-- REQUIRED ACTION --
In the records that follow, find the line containing "vfov_deg: 4.5" and the line containing "vfov_deg: 89.9", then transcribe both and every line between them exactly, omitting pictures.

Camera settings data:
--------------------

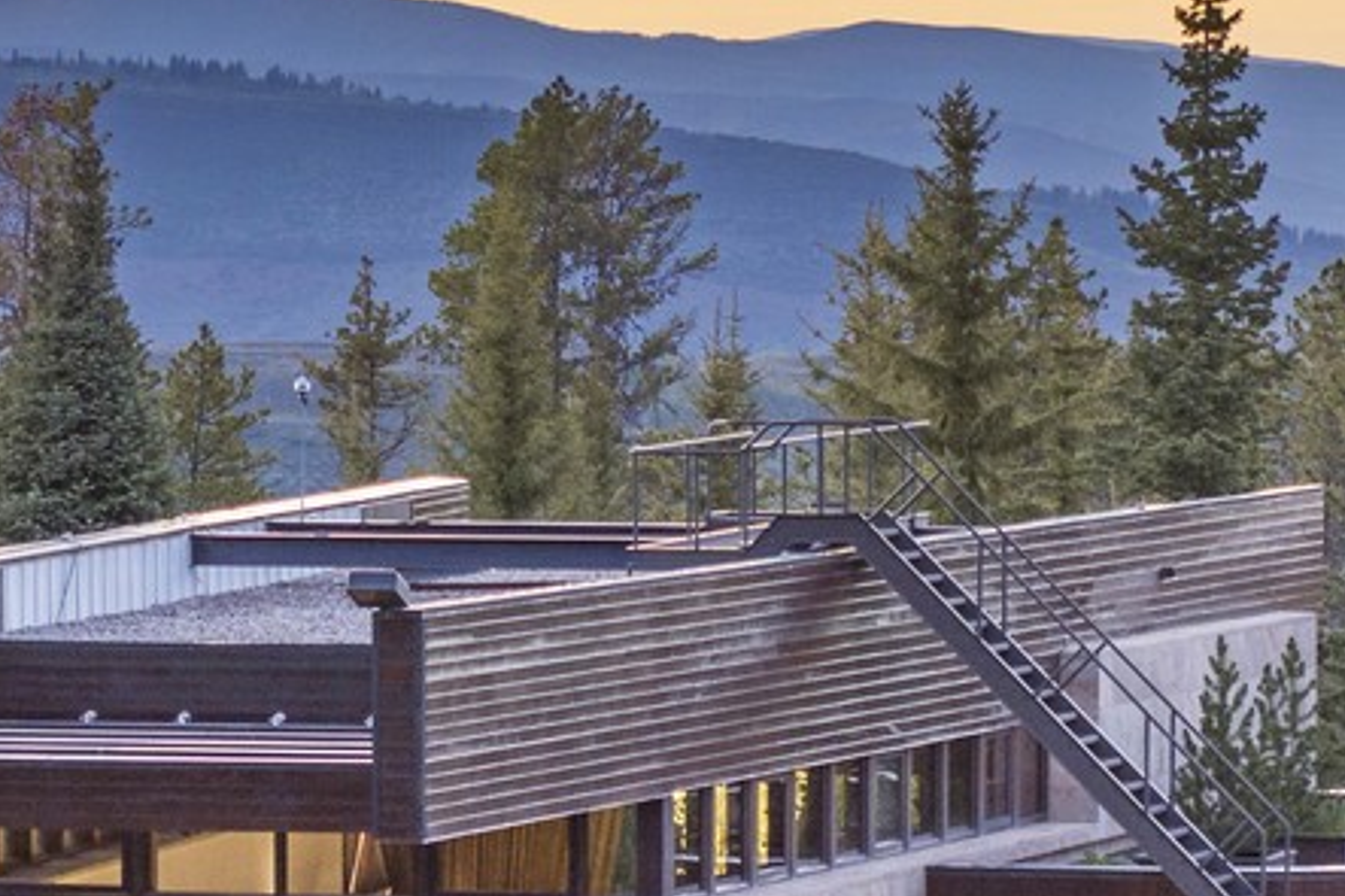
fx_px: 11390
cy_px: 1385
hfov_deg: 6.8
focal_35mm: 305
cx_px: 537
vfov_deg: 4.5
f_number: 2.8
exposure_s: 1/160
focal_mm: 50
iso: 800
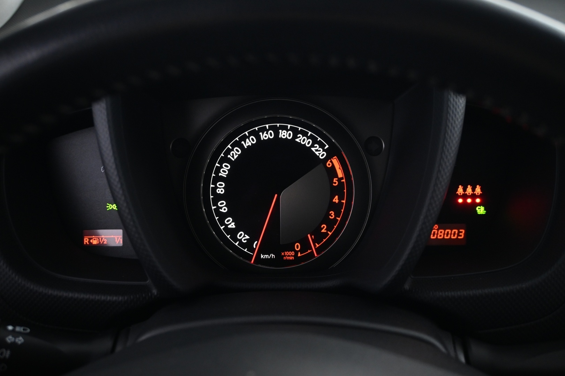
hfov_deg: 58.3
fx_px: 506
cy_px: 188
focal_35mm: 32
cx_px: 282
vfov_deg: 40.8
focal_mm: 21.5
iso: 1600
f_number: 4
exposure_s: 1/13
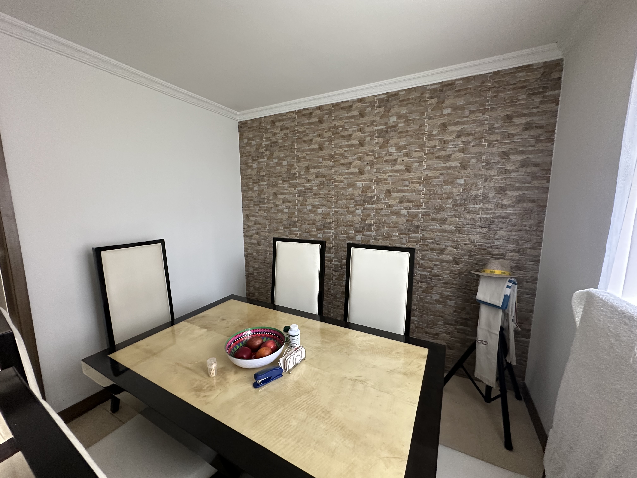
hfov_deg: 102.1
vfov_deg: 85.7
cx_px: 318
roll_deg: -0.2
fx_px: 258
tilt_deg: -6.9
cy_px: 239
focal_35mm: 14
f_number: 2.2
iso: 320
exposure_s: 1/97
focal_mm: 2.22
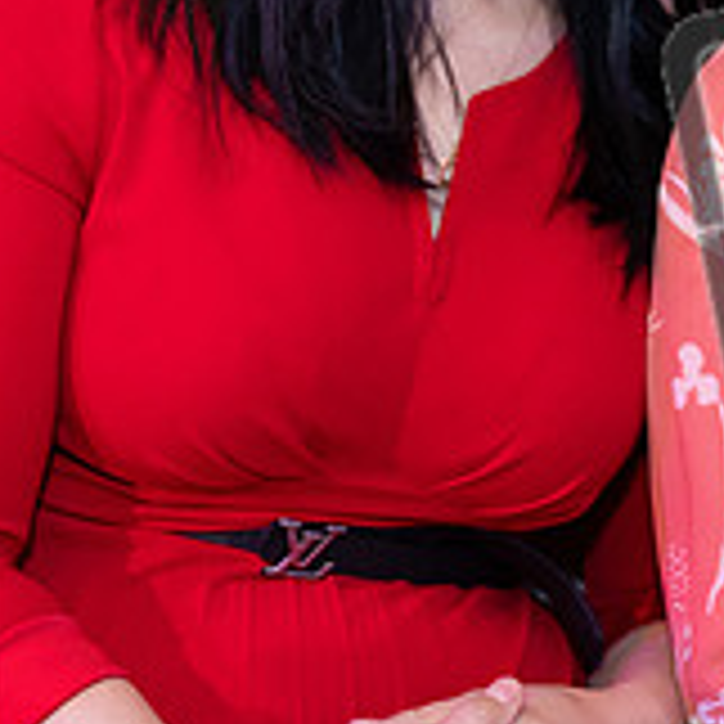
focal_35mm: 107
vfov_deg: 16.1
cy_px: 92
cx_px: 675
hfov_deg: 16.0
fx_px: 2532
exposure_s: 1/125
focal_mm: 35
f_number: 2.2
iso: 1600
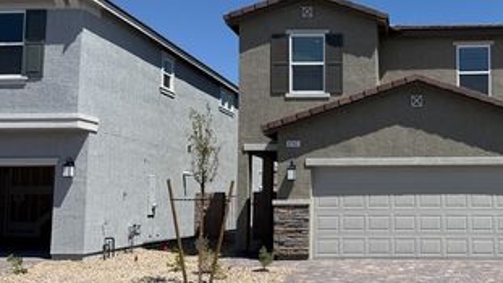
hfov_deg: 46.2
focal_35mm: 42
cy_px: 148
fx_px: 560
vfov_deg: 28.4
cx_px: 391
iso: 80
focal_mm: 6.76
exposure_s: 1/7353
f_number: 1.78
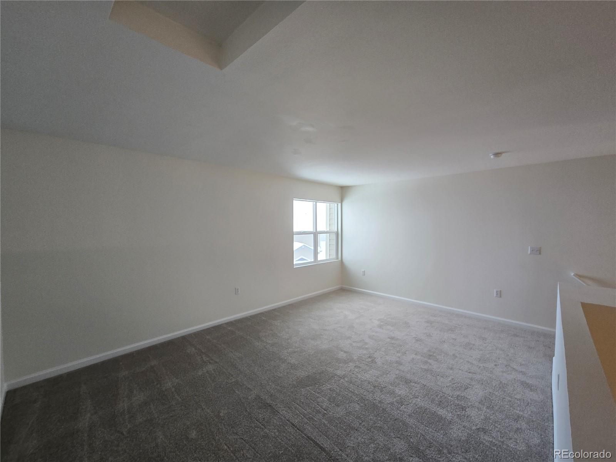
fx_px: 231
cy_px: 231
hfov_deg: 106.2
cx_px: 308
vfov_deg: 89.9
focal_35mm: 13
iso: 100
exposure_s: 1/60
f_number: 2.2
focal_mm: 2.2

--------------------

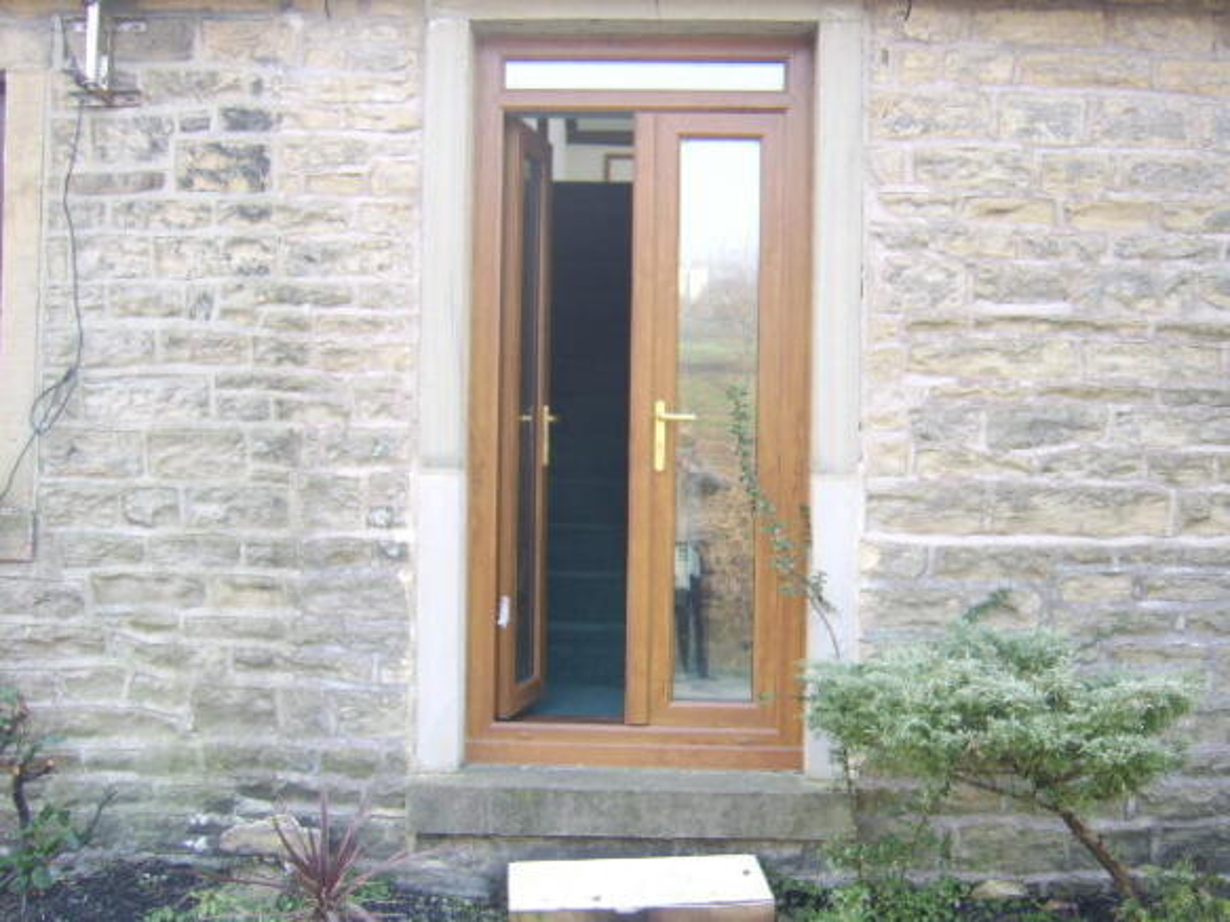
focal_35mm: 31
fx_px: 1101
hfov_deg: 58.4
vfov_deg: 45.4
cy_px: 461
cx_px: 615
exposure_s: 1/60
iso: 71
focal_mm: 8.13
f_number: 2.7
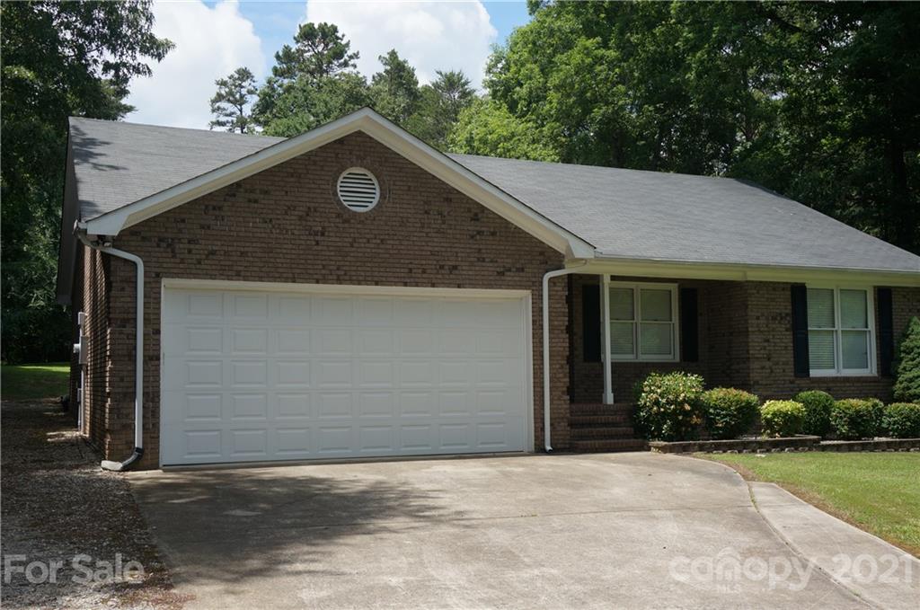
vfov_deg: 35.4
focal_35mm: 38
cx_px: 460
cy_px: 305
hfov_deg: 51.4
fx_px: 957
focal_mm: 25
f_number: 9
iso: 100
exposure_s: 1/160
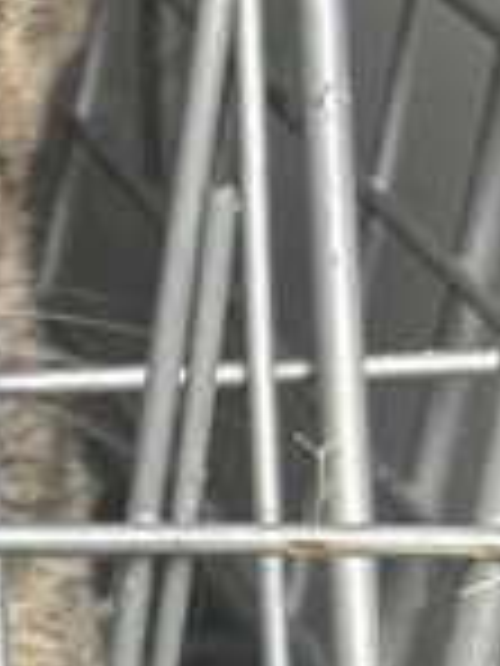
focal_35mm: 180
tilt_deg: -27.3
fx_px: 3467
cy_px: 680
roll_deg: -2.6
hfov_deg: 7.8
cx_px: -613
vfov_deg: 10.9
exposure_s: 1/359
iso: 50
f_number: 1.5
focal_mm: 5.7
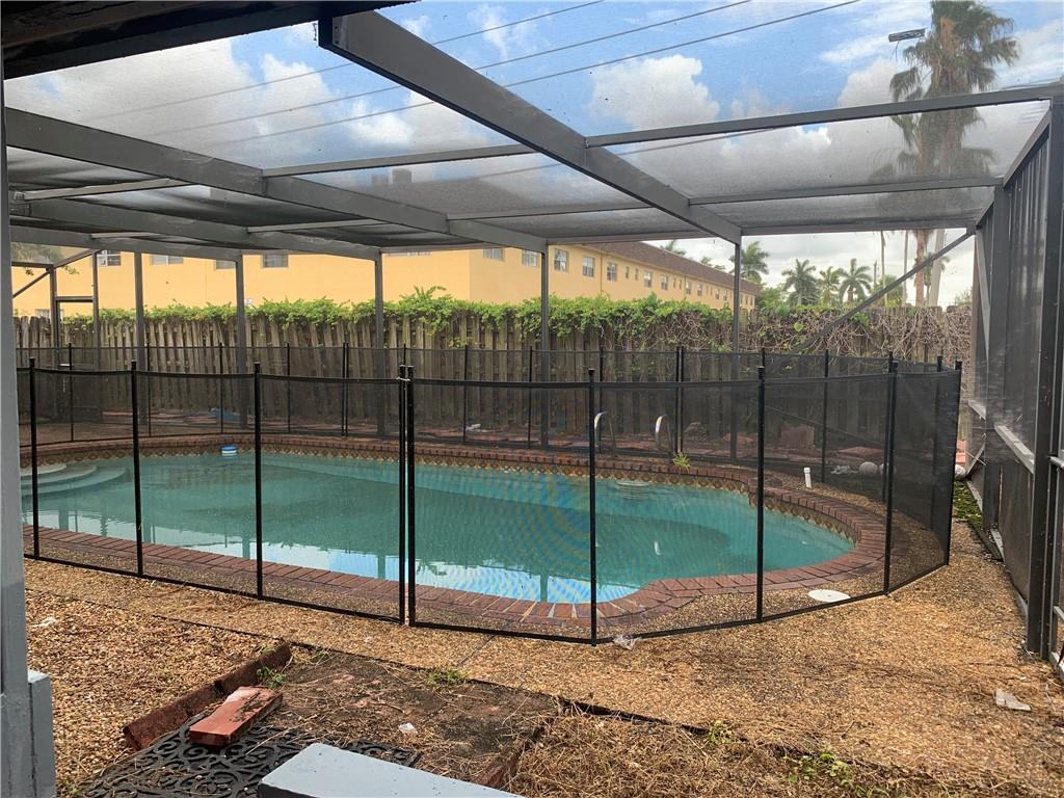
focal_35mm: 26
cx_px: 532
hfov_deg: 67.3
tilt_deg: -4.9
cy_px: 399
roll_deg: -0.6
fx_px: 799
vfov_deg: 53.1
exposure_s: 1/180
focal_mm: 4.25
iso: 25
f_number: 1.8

--------------------

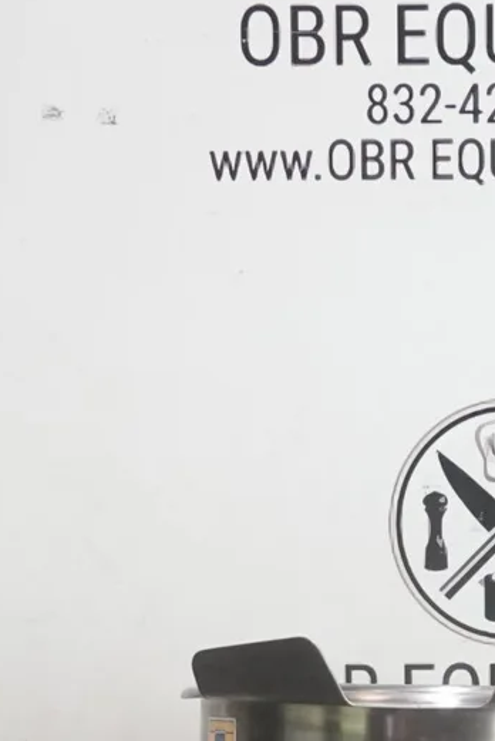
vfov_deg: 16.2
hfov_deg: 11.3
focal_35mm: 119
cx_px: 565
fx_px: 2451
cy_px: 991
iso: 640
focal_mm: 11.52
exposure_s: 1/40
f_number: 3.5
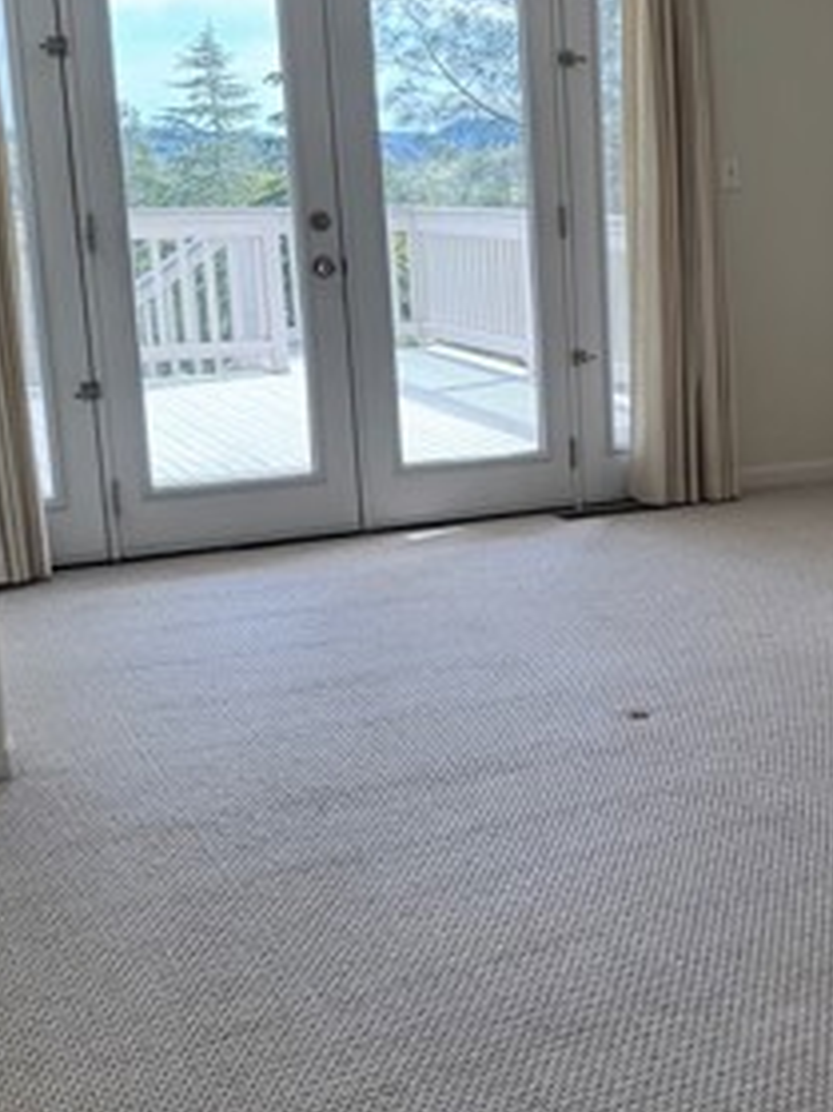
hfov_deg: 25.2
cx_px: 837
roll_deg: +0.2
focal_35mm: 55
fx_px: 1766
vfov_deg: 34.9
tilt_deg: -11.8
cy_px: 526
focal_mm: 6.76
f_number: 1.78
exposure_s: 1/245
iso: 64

--------------------

-- EXPECTED OUTPUT --
vfov_deg: 4.5
f_number: 2.8
exposure_s: 1/160
focal_mm: 50
iso: 800
hfov_deg: 58.3
fx_px: 506
cy_px: 188
focal_35mm: 32
cx_px: 282
vfov_deg: 40.8
focal_mm: 21.5
iso: 1600
f_number: 4
exposure_s: 1/13
hfov_deg: 102.1
vfov_deg: 85.7
cx_px: 318
roll_deg: -0.2
fx_px: 258
tilt_deg: -6.9
cy_px: 239
focal_35mm: 14
f_number: 2.2
iso: 320
exposure_s: 1/97
focal_mm: 2.22
focal_35mm: 107
vfov_deg: 16.1
cy_px: 92
cx_px: 675
hfov_deg: 16.0
fx_px: 2532
exposure_s: 1/125
focal_mm: 35
f_number: 2.2
iso: 1600
hfov_deg: 46.2
focal_35mm: 42
cy_px: 148
fx_px: 560
vfov_deg: 28.4
cx_px: 391
iso: 80
focal_mm: 6.76
exposure_s: 1/7353
f_number: 1.78
fx_px: 231
cy_px: 231
hfov_deg: 106.2
cx_px: 308
vfov_deg: 89.9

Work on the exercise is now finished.